## EXERCISE PROMPT
Which lines in the listing below contain the word "There"? Copy each one.

## WORKING DATA
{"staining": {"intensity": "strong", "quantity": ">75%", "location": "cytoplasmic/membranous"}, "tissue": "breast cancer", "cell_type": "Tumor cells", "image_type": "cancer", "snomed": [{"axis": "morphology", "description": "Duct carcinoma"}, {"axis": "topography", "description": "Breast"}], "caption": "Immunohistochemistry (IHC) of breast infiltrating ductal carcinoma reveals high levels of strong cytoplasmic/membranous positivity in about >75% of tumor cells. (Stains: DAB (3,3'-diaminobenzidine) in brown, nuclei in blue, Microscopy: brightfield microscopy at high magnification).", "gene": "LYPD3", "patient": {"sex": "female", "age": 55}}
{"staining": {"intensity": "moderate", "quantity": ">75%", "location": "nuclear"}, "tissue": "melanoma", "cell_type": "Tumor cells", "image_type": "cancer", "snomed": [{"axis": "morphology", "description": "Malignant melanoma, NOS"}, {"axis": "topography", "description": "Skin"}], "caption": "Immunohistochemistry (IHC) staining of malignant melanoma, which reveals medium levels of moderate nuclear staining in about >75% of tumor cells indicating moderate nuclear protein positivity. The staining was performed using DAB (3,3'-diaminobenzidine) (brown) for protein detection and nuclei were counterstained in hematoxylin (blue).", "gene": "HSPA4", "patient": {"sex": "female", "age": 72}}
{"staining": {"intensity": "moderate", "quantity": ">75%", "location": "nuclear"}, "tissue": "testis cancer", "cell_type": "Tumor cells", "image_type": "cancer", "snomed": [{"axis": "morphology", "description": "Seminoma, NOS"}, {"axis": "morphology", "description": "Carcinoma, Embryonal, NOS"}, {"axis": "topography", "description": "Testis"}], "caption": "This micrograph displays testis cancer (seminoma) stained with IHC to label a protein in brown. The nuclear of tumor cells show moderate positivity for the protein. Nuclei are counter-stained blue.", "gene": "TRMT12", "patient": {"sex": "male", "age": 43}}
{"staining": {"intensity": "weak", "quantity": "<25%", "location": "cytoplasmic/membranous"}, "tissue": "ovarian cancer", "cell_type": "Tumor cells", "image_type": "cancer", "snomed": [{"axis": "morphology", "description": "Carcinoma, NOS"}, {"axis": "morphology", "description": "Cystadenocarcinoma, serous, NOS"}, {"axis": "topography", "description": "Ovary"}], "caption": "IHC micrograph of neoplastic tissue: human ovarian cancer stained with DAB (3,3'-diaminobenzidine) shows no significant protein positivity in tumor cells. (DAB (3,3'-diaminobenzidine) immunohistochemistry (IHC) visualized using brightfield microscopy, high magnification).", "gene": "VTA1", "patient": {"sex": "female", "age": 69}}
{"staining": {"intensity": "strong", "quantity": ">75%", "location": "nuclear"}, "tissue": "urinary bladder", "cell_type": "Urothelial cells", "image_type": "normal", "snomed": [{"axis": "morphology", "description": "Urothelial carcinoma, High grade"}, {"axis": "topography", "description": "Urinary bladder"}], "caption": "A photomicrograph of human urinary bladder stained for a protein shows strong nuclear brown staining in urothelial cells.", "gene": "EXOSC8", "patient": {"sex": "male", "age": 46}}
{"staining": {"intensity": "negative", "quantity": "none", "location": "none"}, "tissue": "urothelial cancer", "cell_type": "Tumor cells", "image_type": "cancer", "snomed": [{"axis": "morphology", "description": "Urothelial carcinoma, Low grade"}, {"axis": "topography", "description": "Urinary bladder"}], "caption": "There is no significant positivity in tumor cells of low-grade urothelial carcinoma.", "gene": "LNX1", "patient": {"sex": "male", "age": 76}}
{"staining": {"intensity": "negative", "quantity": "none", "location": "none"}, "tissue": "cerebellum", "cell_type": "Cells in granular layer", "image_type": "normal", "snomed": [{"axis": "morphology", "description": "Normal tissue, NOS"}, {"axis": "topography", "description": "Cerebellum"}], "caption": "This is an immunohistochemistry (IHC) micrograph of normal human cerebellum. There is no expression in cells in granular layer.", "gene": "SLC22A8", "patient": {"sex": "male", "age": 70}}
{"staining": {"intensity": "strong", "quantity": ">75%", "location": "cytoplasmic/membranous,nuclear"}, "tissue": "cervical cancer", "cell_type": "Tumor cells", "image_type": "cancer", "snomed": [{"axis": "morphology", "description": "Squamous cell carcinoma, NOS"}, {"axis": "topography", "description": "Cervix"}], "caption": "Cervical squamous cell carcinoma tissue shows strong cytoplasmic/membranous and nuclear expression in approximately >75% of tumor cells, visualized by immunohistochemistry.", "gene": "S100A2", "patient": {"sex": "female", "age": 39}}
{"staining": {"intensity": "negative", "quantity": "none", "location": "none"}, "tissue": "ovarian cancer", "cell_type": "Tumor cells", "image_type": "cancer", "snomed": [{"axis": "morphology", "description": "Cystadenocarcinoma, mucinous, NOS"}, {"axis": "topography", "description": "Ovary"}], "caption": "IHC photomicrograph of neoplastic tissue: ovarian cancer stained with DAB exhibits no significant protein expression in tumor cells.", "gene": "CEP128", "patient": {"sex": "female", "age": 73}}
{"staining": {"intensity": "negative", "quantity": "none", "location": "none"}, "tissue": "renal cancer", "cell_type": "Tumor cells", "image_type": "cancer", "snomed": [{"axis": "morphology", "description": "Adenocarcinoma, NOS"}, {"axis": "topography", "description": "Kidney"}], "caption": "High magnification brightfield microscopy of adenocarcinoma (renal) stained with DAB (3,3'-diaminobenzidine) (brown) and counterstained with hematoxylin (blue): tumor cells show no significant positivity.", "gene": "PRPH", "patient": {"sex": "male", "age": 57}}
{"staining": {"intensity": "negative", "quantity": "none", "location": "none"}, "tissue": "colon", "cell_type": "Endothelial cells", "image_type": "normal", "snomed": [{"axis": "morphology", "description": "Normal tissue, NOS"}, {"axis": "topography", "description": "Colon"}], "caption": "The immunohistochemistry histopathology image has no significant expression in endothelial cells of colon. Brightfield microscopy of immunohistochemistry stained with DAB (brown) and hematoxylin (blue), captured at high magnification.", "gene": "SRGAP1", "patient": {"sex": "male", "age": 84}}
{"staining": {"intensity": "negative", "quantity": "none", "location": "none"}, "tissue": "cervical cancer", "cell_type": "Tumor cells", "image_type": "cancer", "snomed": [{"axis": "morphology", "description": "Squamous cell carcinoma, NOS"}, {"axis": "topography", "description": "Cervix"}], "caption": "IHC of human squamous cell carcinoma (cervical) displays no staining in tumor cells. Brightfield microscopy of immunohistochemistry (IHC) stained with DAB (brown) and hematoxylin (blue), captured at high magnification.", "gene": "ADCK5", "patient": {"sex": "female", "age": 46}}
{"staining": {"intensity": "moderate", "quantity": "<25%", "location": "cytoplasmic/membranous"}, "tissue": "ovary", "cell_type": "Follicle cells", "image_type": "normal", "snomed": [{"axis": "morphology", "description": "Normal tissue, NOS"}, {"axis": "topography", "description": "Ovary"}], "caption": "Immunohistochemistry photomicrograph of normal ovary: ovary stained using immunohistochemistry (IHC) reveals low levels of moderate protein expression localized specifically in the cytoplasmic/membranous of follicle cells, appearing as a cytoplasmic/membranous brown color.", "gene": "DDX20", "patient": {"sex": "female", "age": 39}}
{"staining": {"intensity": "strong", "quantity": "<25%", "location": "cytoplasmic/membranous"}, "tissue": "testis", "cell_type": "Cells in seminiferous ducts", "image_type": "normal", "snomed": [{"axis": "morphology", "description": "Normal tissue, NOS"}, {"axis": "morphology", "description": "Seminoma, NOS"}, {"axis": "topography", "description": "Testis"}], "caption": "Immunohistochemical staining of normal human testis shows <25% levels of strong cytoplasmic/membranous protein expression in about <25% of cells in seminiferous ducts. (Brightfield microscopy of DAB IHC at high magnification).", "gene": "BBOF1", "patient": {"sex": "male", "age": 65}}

## SOLVED EXERCISE
{"staining": {"intensity": "negative", "quantity": "none", "location": "none"}, "tissue": "urothelial cancer", "cell_type": "Tumor cells", "image_type": "cancer", "snomed": [{"axis": "morphology", "description": "Urothelial carcinoma, Low grade"}, {"axis": "topography", "description": "Urinary bladder"}], "caption": "There is no significant positivity in tumor cells of low-grade urothelial carcinoma.", "gene": "LNX1", "patient": {"sex": "male", "age": 76}}
{"staining": {"intensity": "negative", "quantity": "none", "location": "none"}, "tissue": "cerebellum", "cell_type": "Cells in granular layer", "image_type": "normal", "snomed": [{"axis": "morphology", "description": "Normal tissue, NOS"}, {"axis": "topography", "description": "Cerebellum"}], "caption": "This is an immunohistochemistry (IHC) micrograph of normal human cerebellum. There is no expression in cells in granular layer.", "gene": "SLC22A8", "patient": {"sex": "male", "age": 70}}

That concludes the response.